Returns the dataset file metadata as string. Includes the identifier, file name, number of rows, and number of columns.

Redaction Response

class tonic_textual.classes.redact_api_responses.redaction_response.RedactionResponse(original_text: str, redacted_text: str, usage: int, de_identify_results: List[Replacement])

Redaction response object

Variables:
  • original_text (str) – The original text

  • redacted_text (str) – The redacted/synthesized text

  • usage (int) – The number of words used

  • de_identify_results (List[SingleDetectionResult]) – The list of named entities found in original_text

class tonic_textual.classes.common_api_responses.single_detection_result.SingleDetectionResult(start: int, end: int, label: str, text: str, score: float, json_path: str | None = None)
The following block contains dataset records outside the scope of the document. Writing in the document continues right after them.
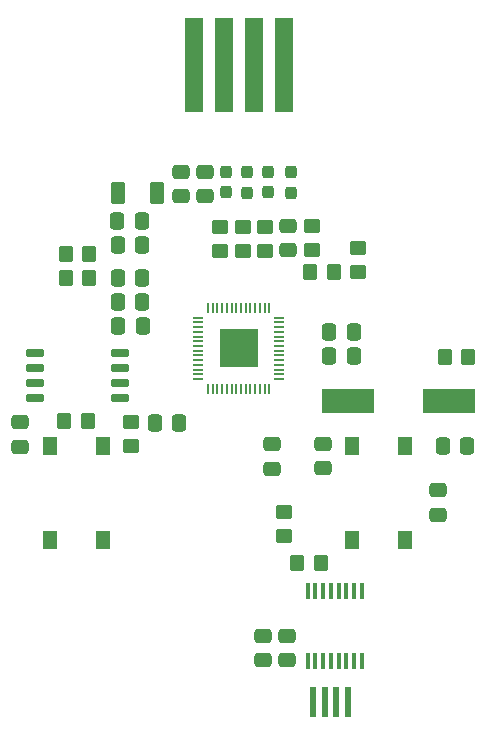
<source format=gtp>
G04 #@! TF.GenerationSoftware,KiCad,Pcbnew,6.0.10*
G04 #@! TF.CreationDate,2023-07-05T17:22:53-05:00*
G04 #@! TF.ProjectId,display_board,64697370-6c61-4795-9f62-6f6172642e6b,rev?*
G04 #@! TF.SameCoordinates,Original*
G04 #@! TF.FileFunction,Paste,Top*
G04 #@! TF.FilePolarity,Positive*
%FSLAX46Y46*%
G04 Gerber Fmt 4.6, Leading zero omitted, Abs format (unit mm)*
G04 Created by KiCad (PCBNEW 6.0.10) date 2023-07-05 17:22:53*
%MOMM*%
%LPD*%
G01*
G04 APERTURE LIST*
G04 Aperture macros list*
%AMRoundRect*
0 Rectangle with rounded corners*
0 $1 Rounding radius*
0 $2 $3 $4 $5 $6 $7 $8 $9 X,Y pos of 4 corners*
0 Add a 4 corners polygon primitive as box body*
4,1,4,$2,$3,$4,$5,$6,$7,$8,$9,$2,$3,0*
0 Add four circle primitives for the rounded corners*
1,1,$1+$1,$2,$3*
1,1,$1+$1,$4,$5*
1,1,$1+$1,$6,$7*
1,1,$1+$1,$8,$9*
0 Add four rect primitives between the rounded corners*
20,1,$1+$1,$2,$3,$4,$5,0*
20,1,$1+$1,$4,$5,$6,$7,0*
20,1,$1+$1,$6,$7,$8,$9,0*
20,1,$1+$1,$8,$9,$2,$3,0*%
G04 Aperture macros list end*
%ADD10RoundRect,0.250000X0.337500X0.475000X-0.337500X0.475000X-0.337500X-0.475000X0.337500X-0.475000X0*%
%ADD11RoundRect,0.150000X0.650000X0.150000X-0.650000X0.150000X-0.650000X-0.150000X0.650000X-0.150000X0*%
%ADD12R,4.500000X2.000000*%
%ADD13RoundRect,0.250000X0.350000X0.450000X-0.350000X0.450000X-0.350000X-0.450000X0.350000X-0.450000X0*%
%ADD14RoundRect,0.250000X-0.337500X-0.475000X0.337500X-0.475000X0.337500X0.475000X-0.337500X0.475000X0*%
%ADD15RoundRect,0.250000X-0.350000X-0.450000X0.350000X-0.450000X0.350000X0.450000X-0.350000X0.450000X0*%
%ADD16R,1.300000X1.550000*%
%ADD17RoundRect,0.250000X0.475000X-0.337500X0.475000X0.337500X-0.475000X0.337500X-0.475000X-0.337500X0*%
%ADD18RoundRect,0.250000X0.362500X0.700000X-0.362500X0.700000X-0.362500X-0.700000X0.362500X-0.700000X0*%
%ADD19RoundRect,0.250000X0.450000X-0.350000X0.450000X0.350000X-0.450000X0.350000X-0.450000X-0.350000X0*%
%ADD20RoundRect,0.237500X-0.237500X0.287500X-0.237500X-0.287500X0.237500X-0.287500X0.237500X0.287500X0*%
%ADD21RoundRect,0.250000X-0.475000X0.337500X-0.475000X-0.337500X0.475000X-0.337500X0.475000X0.337500X0*%
%ADD22R,0.200000X0.850000*%
%ADD23R,0.850000X0.200000*%
%ADD24R,3.200000X3.200000*%
%ADD25RoundRect,0.250000X-0.450000X0.350000X-0.450000X-0.350000X0.450000X-0.350000X0.450000X0.350000X0*%
%ADD26R,0.450000X1.475000*%
%ADD27R,0.600000X2.600000*%
%ADD28R,1.600000X8.000000*%
G04 APERTURE END LIST*
D10*
X16954000Y-17310000D03*
X14879000Y-17310000D03*
X16977000Y-24168000D03*
X14902000Y-24168000D03*
D11*
X15072000Y-32296000D03*
X15072000Y-31026000D03*
X15072000Y-29756000D03*
X15072000Y-28486000D03*
X7872000Y-28486000D03*
X7872000Y-29756000D03*
X7872000Y-31026000D03*
X7872000Y-32296000D03*
D12*
X34426000Y-32512000D03*
X42926000Y-32512000D03*
D13*
X12361000Y-34201000D03*
X10361000Y-34201000D03*
D14*
X32809000Y-28740000D03*
X34884000Y-28740000D03*
D15*
X42577000Y-28829000D03*
X44577000Y-28829000D03*
D16*
X34743000Y-44272000D03*
X34743000Y-36322000D03*
X39243000Y-36322000D03*
X39243000Y-44272000D03*
D17*
X42037000Y-42164000D03*
X42037000Y-40089000D03*
D13*
X12500000Y-22136000D03*
X10500000Y-22136000D03*
X33201000Y-21628000D03*
X31201000Y-21628000D03*
D10*
X17020000Y-26200000D03*
X14945000Y-26200000D03*
D15*
X10500000Y-20104000D03*
X12500000Y-20104000D03*
D17*
X20279000Y-15172500D03*
X20279000Y-13097500D03*
D18*
X18270000Y-14897000D03*
X14945000Y-14897000D03*
D19*
X31328000Y-19723000D03*
X31328000Y-17723000D03*
X23581000Y-19818000D03*
X23581000Y-17818000D03*
D10*
X20109000Y-34417000D03*
X18034000Y-34417000D03*
D20*
X29550000Y-13147000D03*
X29550000Y-14897000D03*
D19*
X25486000Y-19818000D03*
X25486000Y-17818000D03*
D21*
X27940000Y-36173500D03*
X27940000Y-38248500D03*
D10*
X16977000Y-22136000D03*
X14902000Y-22136000D03*
X16977000Y-19342000D03*
X14902000Y-19342000D03*
D20*
X24089000Y-13119000D03*
X24089000Y-14869000D03*
D21*
X29210000Y-52408000D03*
X29210000Y-54483000D03*
D17*
X22311000Y-15194000D03*
X22311000Y-13119000D03*
D22*
X22546000Y-31517000D03*
X22946000Y-31517000D03*
X23346000Y-31517000D03*
X23746000Y-31517000D03*
X24146000Y-31517000D03*
X24546000Y-31517000D03*
X24946000Y-31517000D03*
X25346000Y-31517000D03*
X25746000Y-31517000D03*
X26146000Y-31517000D03*
X26546000Y-31517000D03*
X26946000Y-31517000D03*
X27346000Y-31517000D03*
X27746000Y-31517000D03*
D23*
X28596000Y-30667000D03*
X28596000Y-30267000D03*
X28596000Y-29867000D03*
X28596000Y-29467000D03*
X28596000Y-29067000D03*
X28596000Y-28667000D03*
X28596000Y-28267000D03*
X28596000Y-27867000D03*
X28596000Y-27467000D03*
X28596000Y-27067000D03*
X28596000Y-26667000D03*
X28596000Y-26267000D03*
X28596000Y-25867000D03*
X28596000Y-25467000D03*
D22*
X27746000Y-24617000D03*
X27346000Y-24617000D03*
X26946000Y-24617000D03*
X26546000Y-24617000D03*
X26146000Y-24617000D03*
X25746000Y-24617000D03*
X25346000Y-24617000D03*
X24946000Y-24617000D03*
X24546000Y-24617000D03*
X24146000Y-24617000D03*
X23746000Y-24617000D03*
X23346000Y-24617000D03*
X22946000Y-24617000D03*
X22546000Y-24617000D03*
D23*
X21696000Y-25467000D03*
X21696000Y-25867000D03*
X21696000Y-26267000D03*
X21696000Y-26667000D03*
X21696000Y-27067000D03*
X21696000Y-27467000D03*
X21696000Y-27867000D03*
X21696000Y-28267000D03*
X21696000Y-28667000D03*
X21696000Y-29067000D03*
X21696000Y-29467000D03*
X21696000Y-29867000D03*
X21696000Y-30267000D03*
X21696000Y-30667000D03*
D24*
X25146000Y-28067000D03*
D21*
X6646000Y-34328000D03*
X6646000Y-36403000D03*
D25*
X35265000Y-19612000D03*
X35265000Y-21612000D03*
D19*
X27391000Y-19818000D03*
X27391000Y-17818000D03*
D21*
X27178000Y-52408000D03*
X27178000Y-54483000D03*
D17*
X29296000Y-19766000D03*
X29296000Y-17691000D03*
D15*
X30099000Y-46228000D03*
X32099000Y-46228000D03*
D20*
X27645000Y-13119000D03*
X27645000Y-14869000D03*
X25867000Y-13147000D03*
X25867000Y-14897000D03*
D26*
X30999000Y-54500000D03*
X31649000Y-54500000D03*
X32299000Y-54500000D03*
X32949000Y-54500000D03*
X33599000Y-54500000D03*
X34249000Y-54500000D03*
X34899000Y-54500000D03*
X35549000Y-54500000D03*
X35549000Y-48624000D03*
X34899000Y-48624000D03*
X34249000Y-48624000D03*
X33599000Y-48624000D03*
X32949000Y-48624000D03*
X32299000Y-48624000D03*
X31649000Y-48624000D03*
X30999000Y-48624000D03*
D27*
X34417000Y-58024000D03*
X33417000Y-58024000D03*
X32417000Y-58024000D03*
X31417000Y-58024000D03*
D21*
X32258000Y-36152000D03*
X32258000Y-38227000D03*
D19*
X28956000Y-43942000D03*
X28956000Y-41942000D03*
D16*
X13631000Y-36360000D03*
X13631000Y-44310000D03*
X9131000Y-44310000D03*
X9131000Y-36360000D03*
D19*
X16044000Y-36328000D03*
X16044000Y-34328000D03*
D14*
X32809000Y-26708000D03*
X34884000Y-26708000D03*
D10*
X44493000Y-36322000D03*
X42418000Y-36322000D03*
D28*
X28956000Y-4064000D03*
X26416000Y-4064000D03*
X23876000Y-4064000D03*
X21336000Y-4064000D03*
M02*

</source>
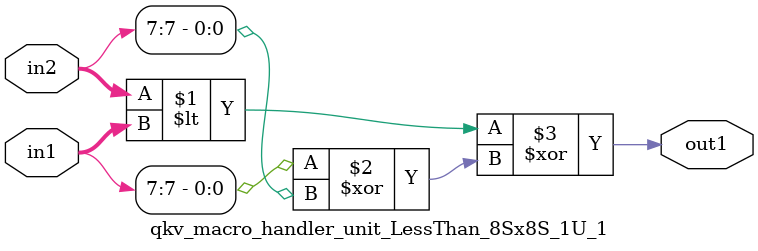
<source format=v>

`timescale 1ps / 1ps


module qkv_macro_handler_unit_LessThan_8Sx8S_1U_1( in2, in1, out1 );

    input [7:0] in2;
    input [7:0] in1;
    output out1;

    
    // rtl_process:qkv_macro_handler_unit_LessThan_8Sx8S_1U_1/qkv_macro_handler_unit_LessThan_8Sx8S_1U_1_thread_1
    assign out1 = (in2 < in1 ^ (in1[7] ^ in2[7]));

endmodule


</source>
A span of text that has been detected as a named entity.

Variables:
  • start (int) – The start index of the entity in the original text

  • end (int) – The end index of the entity in the original text. The end index is exclusive.

  • label (str) – The label of the entity

  • text (str) – The substring of the original text that was detected as an entity

  • score (float) – The confidence score of the detection

  • json_path (Optional[str]) – The JSON path of the entity in the original JSON document. This is only present if the input text was a JSON document.